"Anyone who can get through a newspaper," Jeanne Murray Walker says,
"will find this book a piece of cake." Indeed, the poems in this book
are strong but unpretentious pieces rich in meaning and feeling.
The poems in New Tracks, Night Falling acknowledge that we are people
driven and divided by fear. They talk about racism, war, loss, greed,
alienation, our disregard of the earth, and our disregard of each other.
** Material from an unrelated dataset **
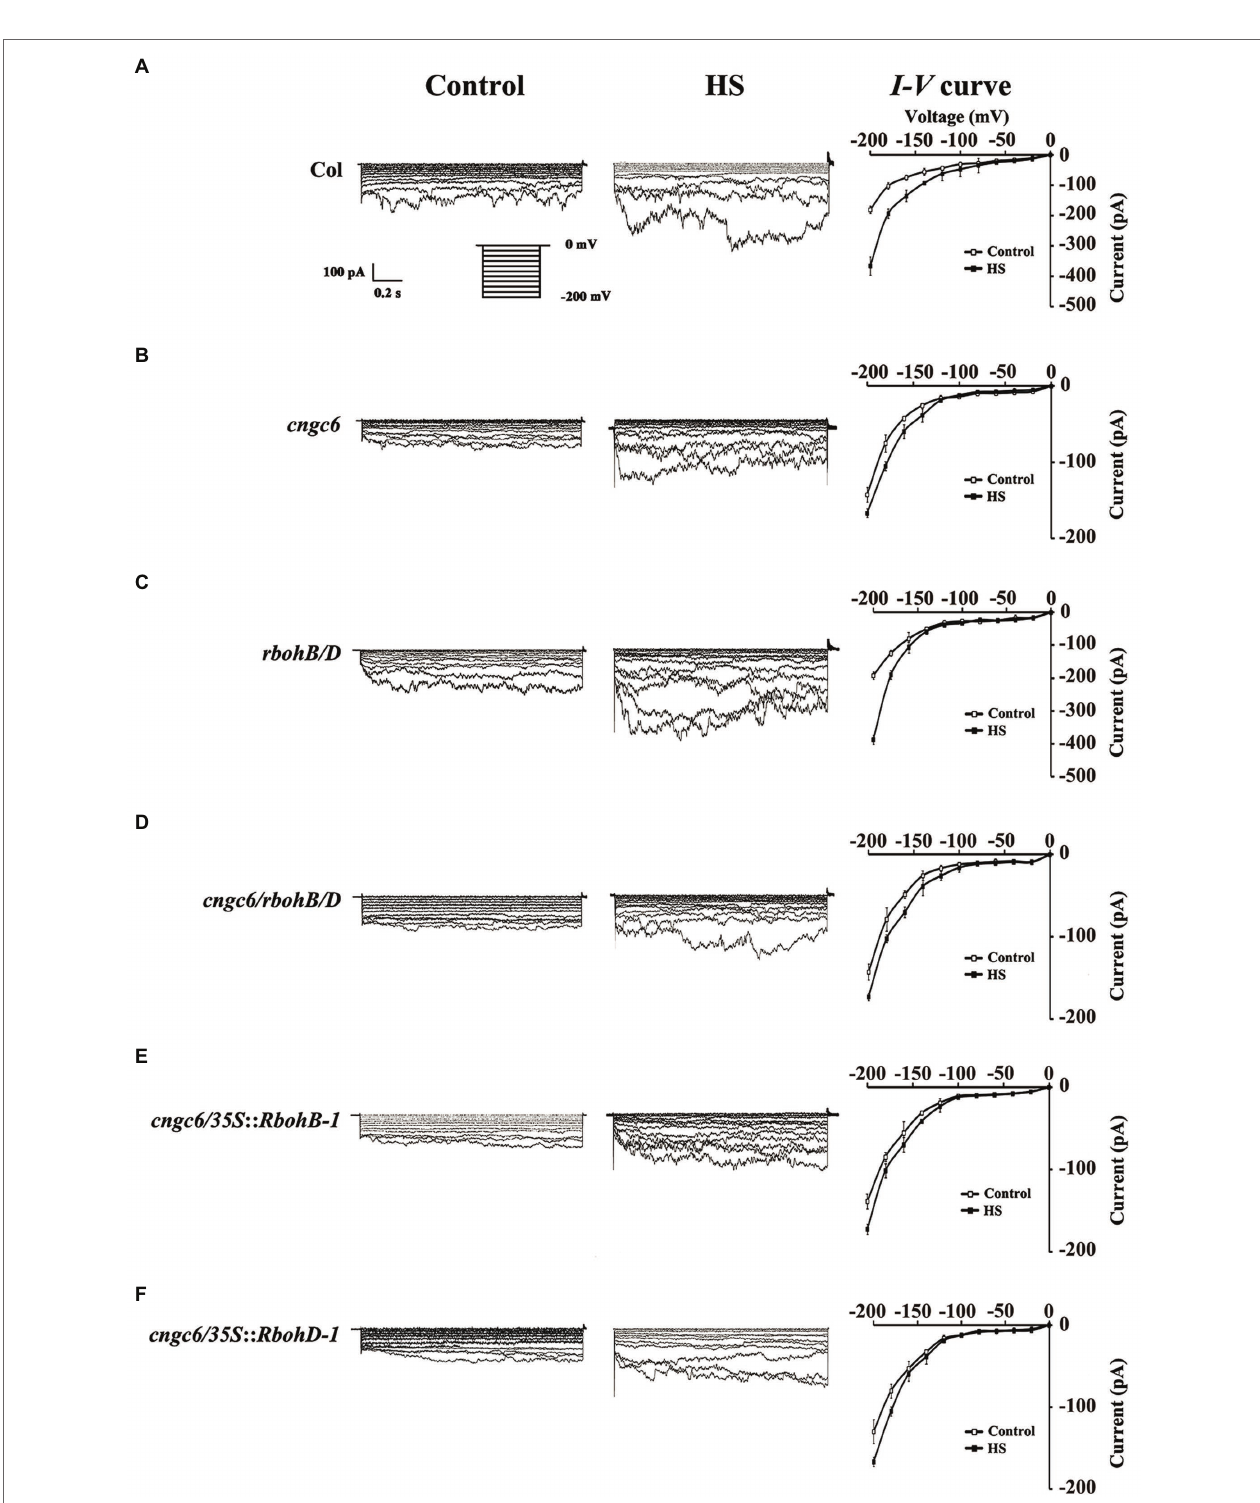
FIGURE 6 | Patch-clamp analysis of Ca 2+ -permeable channels in wild-type, cngc6 , rbohB/D , cngc6/rbohB/D , cngc6 / 35S :: RbohB-1 , and cngc6 / 35S :: RbohD-1 seedlings. The Ca 2+ current before HS (at 22 ° C, control) and after HS (at 37 ° C, HS) was compared in the root cell protoplasts of 8-day-old wild-type (A) , cngc6 (B) , rbohB/D (C) , cngc6/rbohB/D (D) , cngc6 / 35S :: RbohB-1 (E) , and cngc6 / 35S :: RbohD-1 (F) plants. The Ca 2+ current was recorded by step voltage clamp. Each trace is a representative current from six protoplasts. Currents in the protoplasts are shown in the left and middle columns, respectively. The I–V curve is shown in the right column (mean ± SD, n =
Sometimes we feel like night is falling in the bright light of day. Yet
we get glimpses of hope, of what could be:
In this dark time I want to make light bigger,
to toss it in the air like a pizza chef,
to stick my fists in, stretching it
till I can get both arms into radiance above the elbow
and spin it above us.
Hope continually threads its way through these poems. We hear its voice
as Walker writes about choices -- both those we make and those beyond
our making.
And we feel hope rising like bread when Walker focuses on the gifts of
potential, resolution, mercy, joy -- the new tracks that we can make in
fresh snow, on old paths, along the roads more or less traveled. These
are stays against the falling night.
With a keen eye for both physical and emotional detail, Walker explores
a journey that all of us are on, and she does so in a way that speaks to
our deep fears and deeper joys, that engages and inspires. Tempering
somber notes with more joyful ones, she reminds us of the good things,
great and small, that are still possible in this world.